— STATED EXERCISE —
Convert every line of the data into a numbered list, leaving out any blank lines.

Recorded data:
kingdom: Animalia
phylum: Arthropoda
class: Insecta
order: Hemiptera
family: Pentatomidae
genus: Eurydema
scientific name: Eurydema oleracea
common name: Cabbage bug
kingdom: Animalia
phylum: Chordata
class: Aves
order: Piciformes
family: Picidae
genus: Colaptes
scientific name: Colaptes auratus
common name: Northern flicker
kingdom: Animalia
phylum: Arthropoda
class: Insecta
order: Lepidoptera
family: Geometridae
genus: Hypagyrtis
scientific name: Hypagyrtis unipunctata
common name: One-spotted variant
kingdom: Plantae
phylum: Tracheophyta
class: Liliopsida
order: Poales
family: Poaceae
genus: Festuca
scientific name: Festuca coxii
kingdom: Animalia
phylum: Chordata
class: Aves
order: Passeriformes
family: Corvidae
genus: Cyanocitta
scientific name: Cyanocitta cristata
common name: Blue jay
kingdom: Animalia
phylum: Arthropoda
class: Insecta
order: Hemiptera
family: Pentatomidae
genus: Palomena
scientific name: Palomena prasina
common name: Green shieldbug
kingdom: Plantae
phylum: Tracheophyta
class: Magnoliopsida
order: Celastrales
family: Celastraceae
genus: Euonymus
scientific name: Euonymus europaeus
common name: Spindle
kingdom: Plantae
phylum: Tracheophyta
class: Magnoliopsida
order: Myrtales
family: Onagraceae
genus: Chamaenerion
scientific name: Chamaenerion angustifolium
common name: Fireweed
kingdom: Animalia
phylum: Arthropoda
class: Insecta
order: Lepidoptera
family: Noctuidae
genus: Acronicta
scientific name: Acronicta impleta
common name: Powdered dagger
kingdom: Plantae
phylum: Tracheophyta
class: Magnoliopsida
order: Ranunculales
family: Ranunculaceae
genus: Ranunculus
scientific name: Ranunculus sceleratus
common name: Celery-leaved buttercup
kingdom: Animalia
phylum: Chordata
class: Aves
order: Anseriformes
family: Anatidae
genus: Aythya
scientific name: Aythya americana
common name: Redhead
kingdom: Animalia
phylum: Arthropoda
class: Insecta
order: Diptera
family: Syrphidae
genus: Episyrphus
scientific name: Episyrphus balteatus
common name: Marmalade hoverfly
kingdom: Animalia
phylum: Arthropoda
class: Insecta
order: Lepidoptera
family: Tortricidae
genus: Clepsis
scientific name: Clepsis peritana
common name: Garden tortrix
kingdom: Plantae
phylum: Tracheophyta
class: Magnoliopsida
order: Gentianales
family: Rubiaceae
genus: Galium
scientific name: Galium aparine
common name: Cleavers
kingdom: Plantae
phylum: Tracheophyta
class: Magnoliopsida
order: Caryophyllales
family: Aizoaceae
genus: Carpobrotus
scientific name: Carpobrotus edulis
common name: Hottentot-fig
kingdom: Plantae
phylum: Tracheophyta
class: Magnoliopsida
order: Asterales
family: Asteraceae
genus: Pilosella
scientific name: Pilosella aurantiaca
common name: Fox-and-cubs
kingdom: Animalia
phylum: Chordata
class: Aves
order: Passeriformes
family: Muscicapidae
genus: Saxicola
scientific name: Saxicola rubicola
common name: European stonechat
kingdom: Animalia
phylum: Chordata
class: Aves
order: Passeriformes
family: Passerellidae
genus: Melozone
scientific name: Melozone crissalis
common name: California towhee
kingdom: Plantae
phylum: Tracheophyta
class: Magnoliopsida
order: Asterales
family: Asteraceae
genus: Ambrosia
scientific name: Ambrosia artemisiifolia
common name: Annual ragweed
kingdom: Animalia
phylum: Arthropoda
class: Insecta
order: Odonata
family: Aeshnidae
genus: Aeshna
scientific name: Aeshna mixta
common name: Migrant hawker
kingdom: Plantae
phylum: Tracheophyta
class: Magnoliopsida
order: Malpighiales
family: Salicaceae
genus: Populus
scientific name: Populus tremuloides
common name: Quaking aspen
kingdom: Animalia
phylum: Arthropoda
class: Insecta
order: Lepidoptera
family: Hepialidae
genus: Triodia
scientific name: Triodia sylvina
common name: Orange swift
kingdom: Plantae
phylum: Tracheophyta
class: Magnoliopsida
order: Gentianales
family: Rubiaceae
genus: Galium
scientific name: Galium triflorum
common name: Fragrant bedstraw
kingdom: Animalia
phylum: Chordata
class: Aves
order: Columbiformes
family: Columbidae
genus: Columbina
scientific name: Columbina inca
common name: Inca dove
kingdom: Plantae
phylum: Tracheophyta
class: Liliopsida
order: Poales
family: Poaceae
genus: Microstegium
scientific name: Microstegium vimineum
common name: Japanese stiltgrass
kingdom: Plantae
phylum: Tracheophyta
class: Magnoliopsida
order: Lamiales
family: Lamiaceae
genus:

— RESULT —
1. kingdom: Animalia
2. phylum: Arthropoda
3. class: Insecta
4. order: Hemiptera
5. family: Pentatomidae
6. genus: Eurydema
7. scientific name: Eurydema oleracea
8. common name: Cabbage bug
9. kingdom: Animalia
10. phylum: Chordata
11. class: Aves
12. order: Piciformes
13. family: Picidae
14. genus: Colaptes
15. scientific name: Colaptes auratus
16. common name: Northern flicker
17. kingdom: Animalia
18. phylum: Arthropoda
19. class: Insecta
20. order: Lepidoptera
21. family: Geometridae
22. genus: Hypagyrtis
23. scientific name: Hypagyrtis unipunctata
24. common name: One-spotted variant
25. kingdom: Plantae
26. phylum: Tracheophyta
27. class: Liliopsida
28. order: Poales
29. family: Poaceae
30. genus: Festuca
31. scientific name: Festuca coxii
32. kingdom: Animalia
33. phylum: Chordata
34. class: Aves
35. order: Passeriformes
36. family: Corvidae
37. genus: Cyanocitta
38. scientific name: Cyanocitta cristata
39. common name: Blue jay
40. kingdom: Animalia
41. phylum: Arthropoda
42. class: Insecta
43. order: Hemiptera
44. family: Pentatomidae
45. genus: Palomena
46. scientific name: Palomena prasina
47. common name: Green shieldbug
48. kingdom: Plantae
49. phylum: Tracheophyta
50. class: Magnoliopsida
51. order: Celastrales
52. family: Celastraceae
53. genus: Euonymus
54. scientific name: Euonymus europaeus
55. common name: Spindle
56. kingdom: Plantae
57. phylum: Tracheophyta
58. class: Magnoliopsida
59. order: Myrtales
60. family: Onagraceae
61. genus: Chamaenerion
62. scientific name: Chamaenerion angustifolium
63. common name: Fireweed
64. kingdom: Animalia
65. phylum: Arthropoda
66. class: Insecta
67. order: Lepidoptera
68. family: Noctuidae
69. genus: Acronicta
70. scientific name: Acronicta impleta
71. common name: Powdered dagger
72. kingdom: Plantae
73. phylum: Tracheophyta
74. class: Magnoliopsida
75. order: Ranunculales
76. family: Ranunculaceae
77. genus: Ranunculus
78. scientific name: Ranunculus sceleratus
79. common name: Celery-leaved buttercup
80. kingdom: Animalia
81. phylum: Chordata
82. class: Aves
83. order: Anseriformes
84. family: Anatidae
85. genus: Aythya
86. scientific name: Aythya americana
87. common name: Redhead
88. kingdom: Animalia
89. phylum: Arthropoda
90. class: Insecta
91. order: Diptera
92. family: Syrphidae
93. genus: Episyrphus
94. scientific name: Episyrphus balteatus
95. common name: Marmalade hoverfly
96. kingdom: Animalia
97. phylum: Arthropoda
98. class: Insecta
99. order: Lepidoptera
100. family: Tortricidae
101. genus: Clepsis
102. scientific name: Clepsis peritana
103. common name: Garden tortrix
104. kingdom: Plantae
105. phylum: Tracheophyta
106. class: Magnoliopsida
107. order: Gentianales
108. family: Rubiaceae
109. genus: Galium
110. scientific name: Galium aparine
111. common name: Cleavers
112. kingdom: Plantae
113. phylum: Tracheophyta
114. class: Magnoliopsida
115. order: Caryophyllales
116. family: Aizoaceae
117. genus: Carpobrotus
118. scientific name: Carpobrotus edulis
119. common name: Hottentot-fig
120. kingdom: Plantae
121. phylum: Tracheophyta
122. class: Magnoliopsida
123. order: Asterales
124. family: Asteraceae
125. genus: Pilosella
126. scientific name: Pilosella aurantiaca
127. common name: Fox-and-cubs
128. kingdom: Animalia
129. phylum: Chordata
130. class: Aves
131. order: Passeriformes
132. family: Muscicapidae
133. genus: Saxicola
134. scientific name: Saxicola rubicola
135. common name: European stonechat
136. kingdom: Animalia
137. phylum: Chordata
138. class: Aves
139. order: Passeriformes
140. family: Passerellidae
141. genus: Melozone
142. scientific name: Melozone crissalis
143. common name: California towhee
144. kingdom: Plantae
145. phylum: Tracheophyta
146. class: Magnoliopsida
147. order: Asterales
148. family: Asteraceae
149. genus: Ambrosia
150. scientific name: Ambrosia artemisiifolia
151. common name: Annual ragweed
152. kingdom: Animalia
153. phylum: Arthropoda
154. class: Insecta
155. order: Odonata
156. family: Aeshnidae
157. genus: Aeshna
158. scientific name: Aeshna mixta
159. common name: Migrant hawker
160. kingdom: Plantae
161. phylum: Tracheophyta
162. class: Magnoliopsida
163. order: Malpighiales
164. family: Salicaceae
165. genus: Populus
166. scientific name: Populus tremuloides
167. common name: Quaking aspen
168. kingdom: Animalia
169. phylum: Arthropoda
170. class: Insecta
171. order: Lepidoptera
172. family: Hepialidae
173. genus: Triodia
174. scientific name: Triodia sylvina
175. common name: Orange swift
176. kingdom: Plantae
177. phylum: Tracheophyta
178. class: Magnoliopsida
179. order: Gentianales
180. family: Rubiaceae
181. genus: Galium
182. scientific name: Galium triflorum
183. common name: Fragrant bedstraw
184. kingdom: Animalia
185. phylum: Chordata
186. class: Aves
187. order: Columbiformes
188. family: Columbidae
189. genus: Columbina
190. scientific name: Columbina inca
191. common name: Inca dove
192. kingdom: Plantae
193. phylum: Tracheophyta
194. class: Liliopsida
195. order: Poales
196. family: Poaceae
197. genus: Microstegium
198. scientific name: Microstegium vimineum
199. common name: Japanese stiltgrass
200. kingdom: Plantae
201. phylum: Tracheophyta
202. class: Magnoliopsida
203. order: Lamiales
204. family: Lamiaceae
205. genus:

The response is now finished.